RECHTBANK ZEELAND-WEST-BRABANT
Zittingsplaats Breda
Bestuursrecht
zaaknummer: BRE 20/9902

uitspraak van de enkelvoudige kamer van 6 oktober 2022 in de zaak tussen

[naam eiseres] , uit [woonplaats] , eiseres,

gemachtigde: mr.

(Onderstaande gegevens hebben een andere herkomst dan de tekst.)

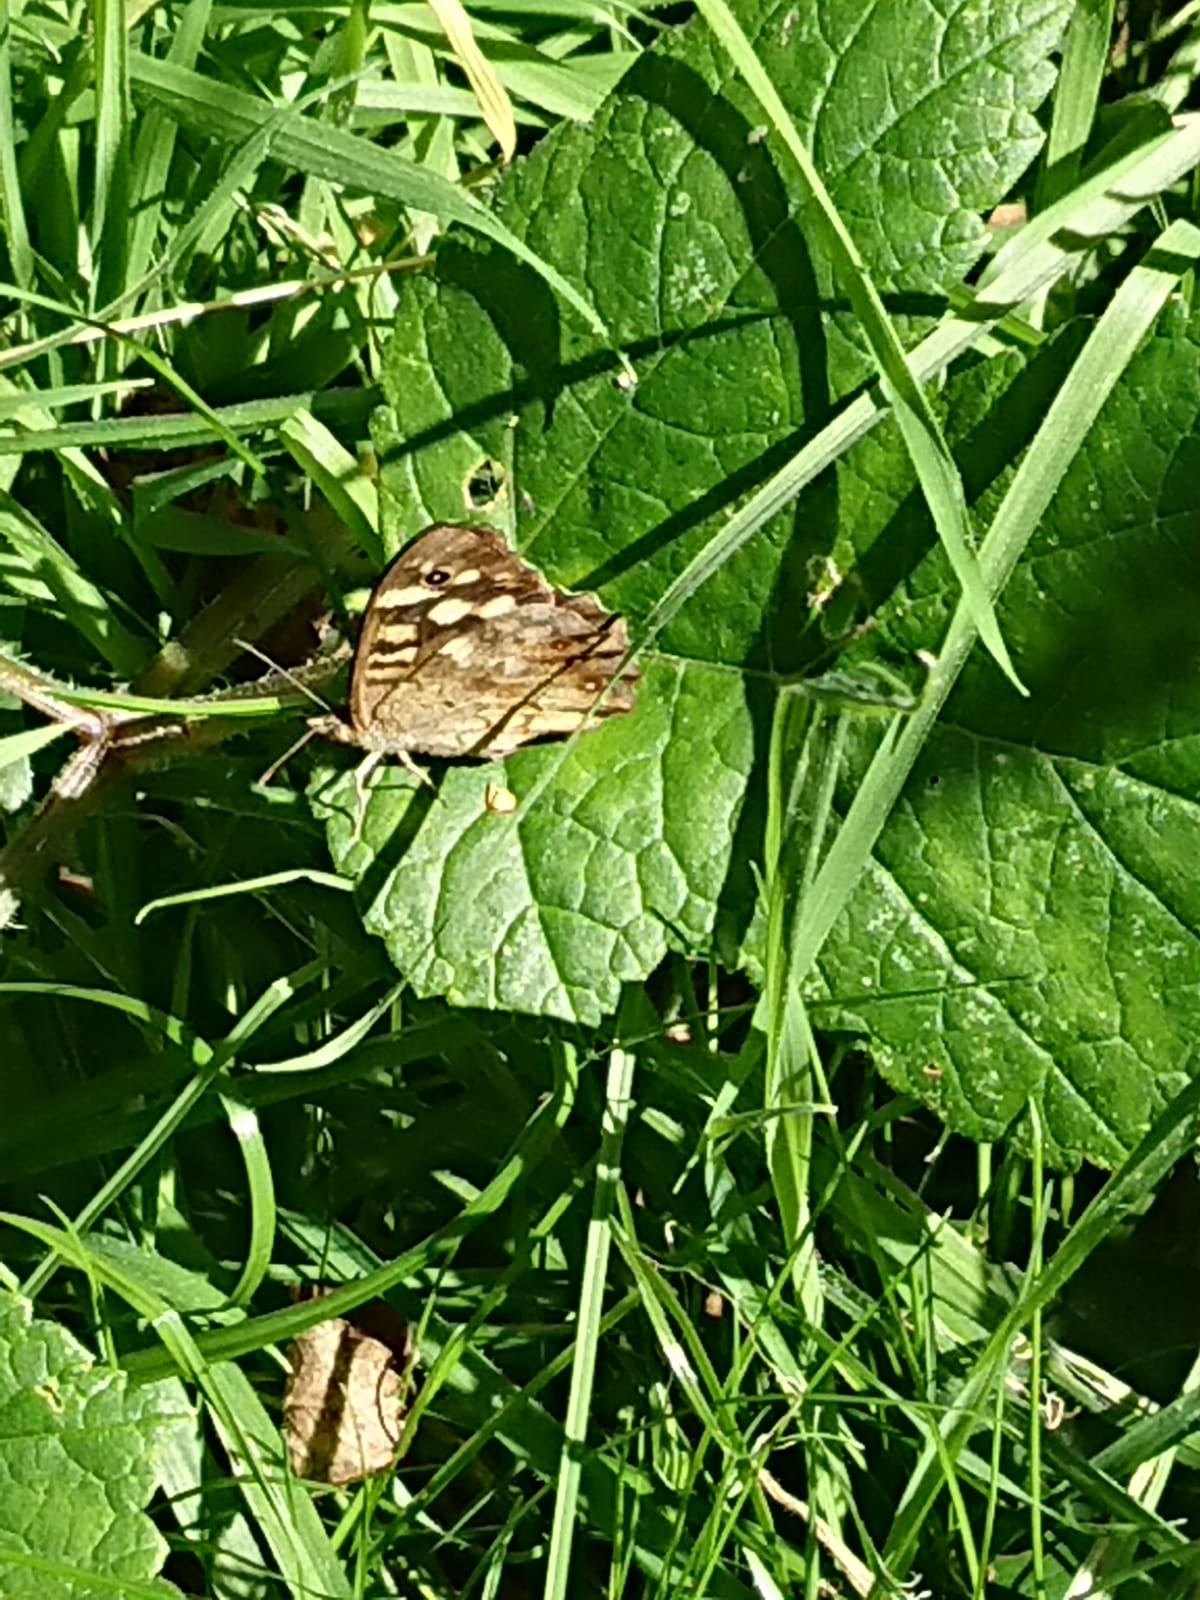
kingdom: Animalia
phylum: Arthropoda
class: Insecta
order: Lepidoptera
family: Nymphalidae
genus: Pararge
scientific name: Pararge aegeria
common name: Speckled wood
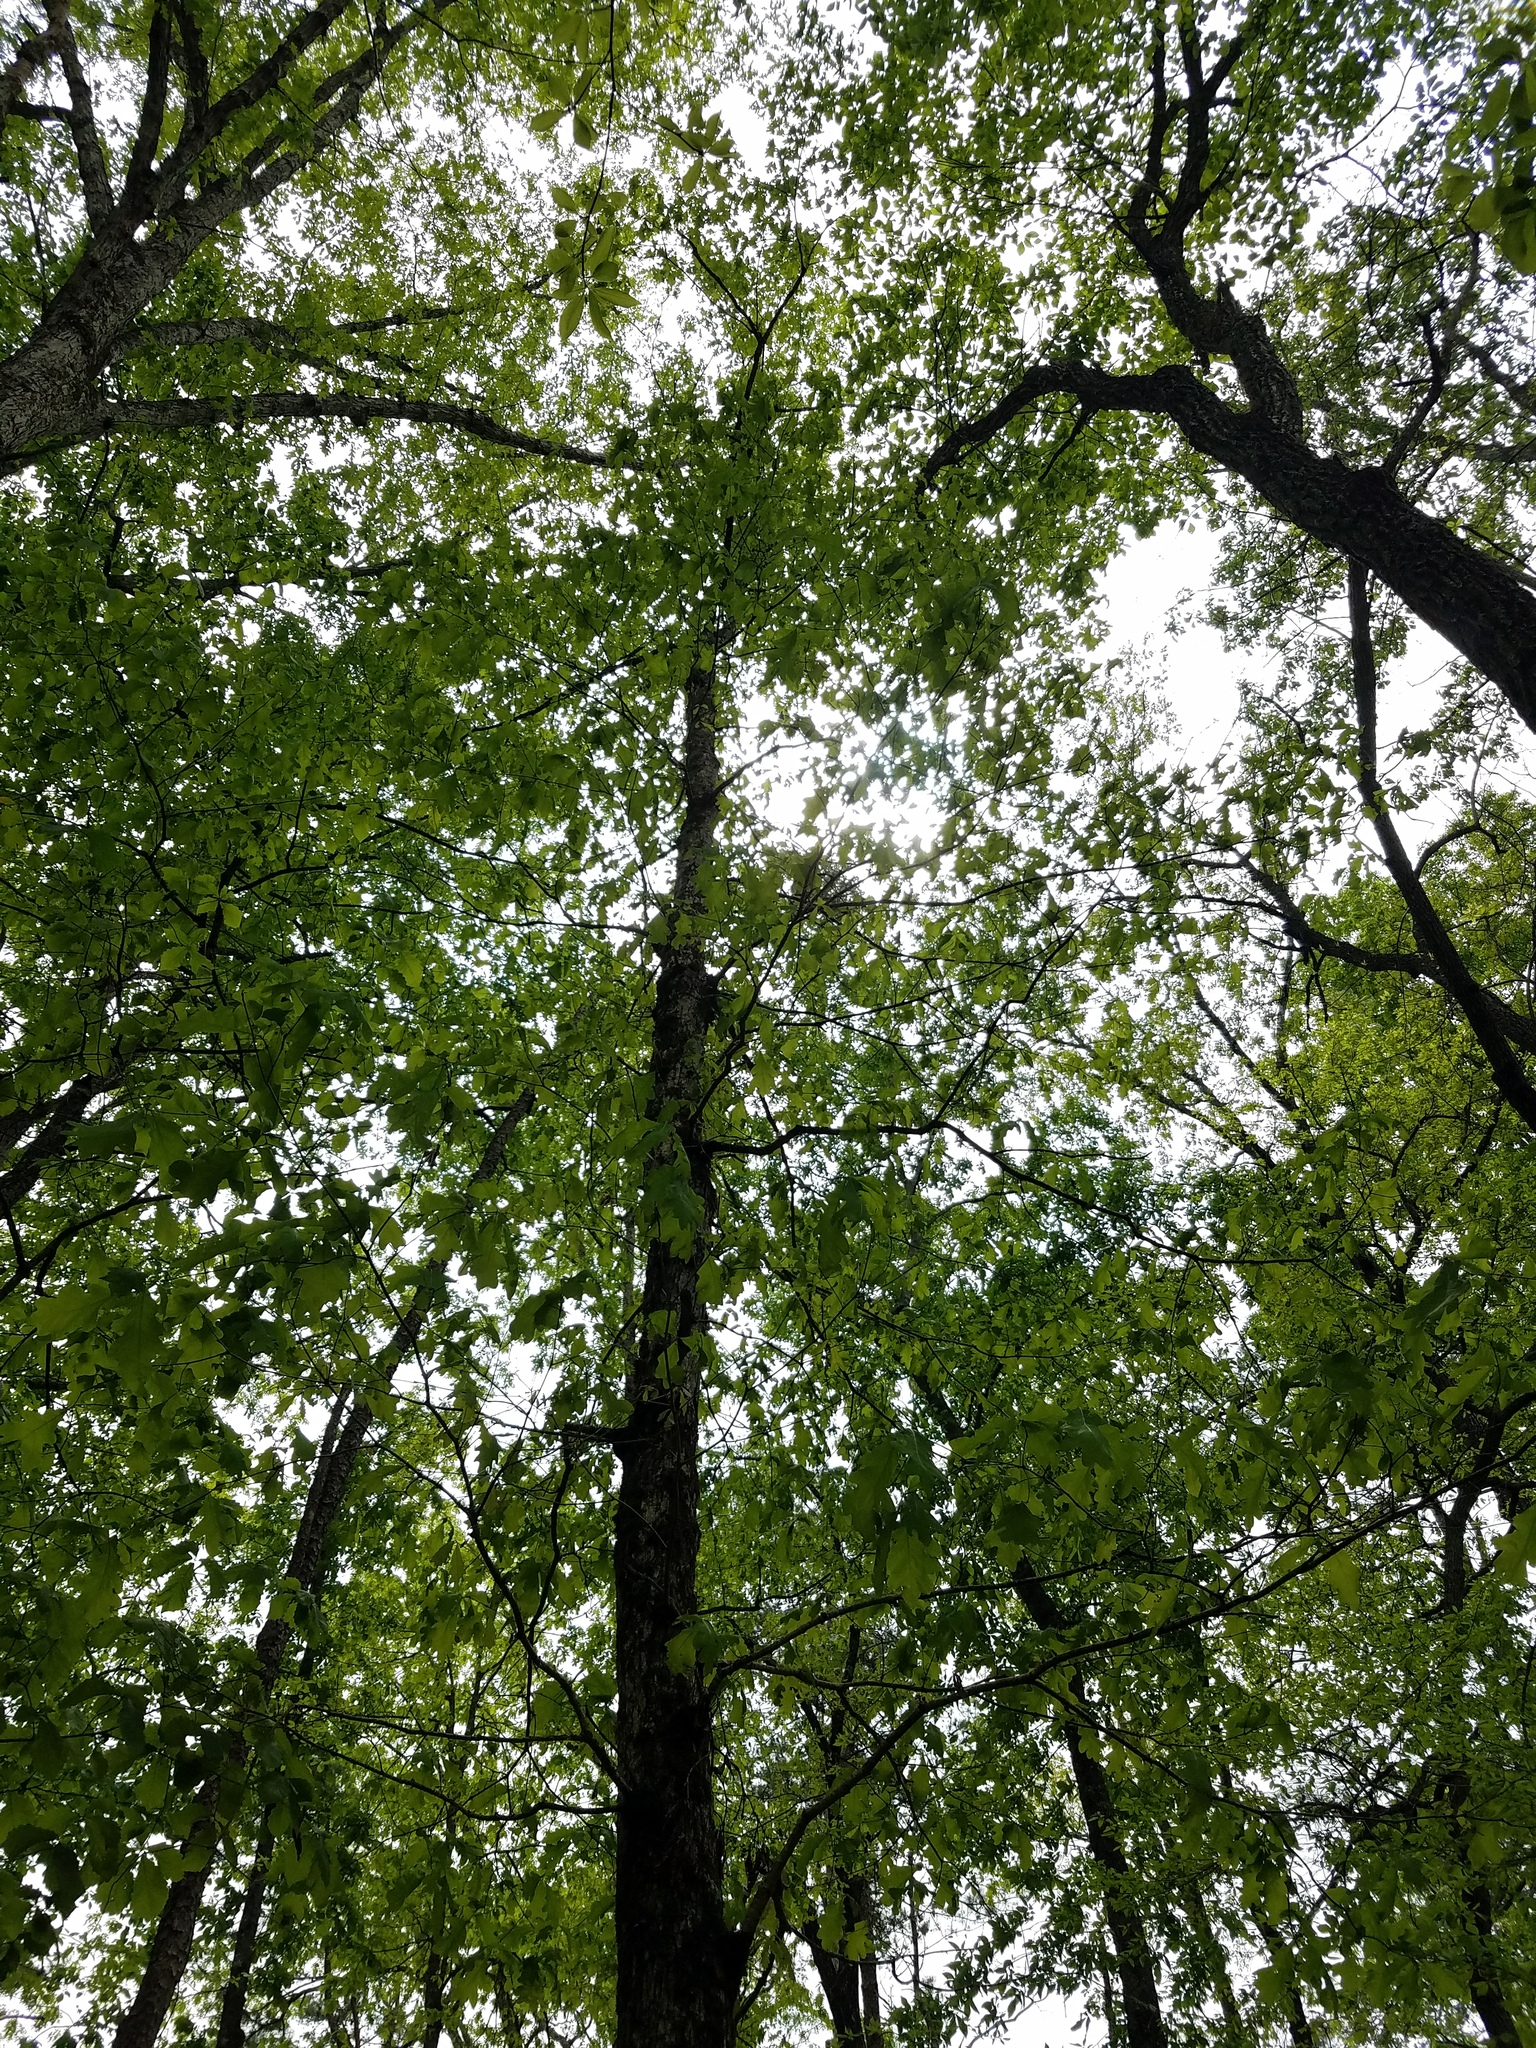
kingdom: Plantae
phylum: Tracheophyta
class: Magnoliopsida
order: Fagales
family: Fagaceae
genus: Quercus
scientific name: Quercus alba
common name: White oak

F. Ergec,
en

De minister van Sociale Zaken en Werkgelegenheid (de minister).

Inleiding

In deze uitspraak beoordeelt de rechtbank het beroep van eiseres tegen de beslissing op bezwaar van 19 oktober 2020 (bestreden besluit), over het opleggen van een bestuurlijke boete vanwege het niet tijdig voldoen aan de inburgeringsplicht.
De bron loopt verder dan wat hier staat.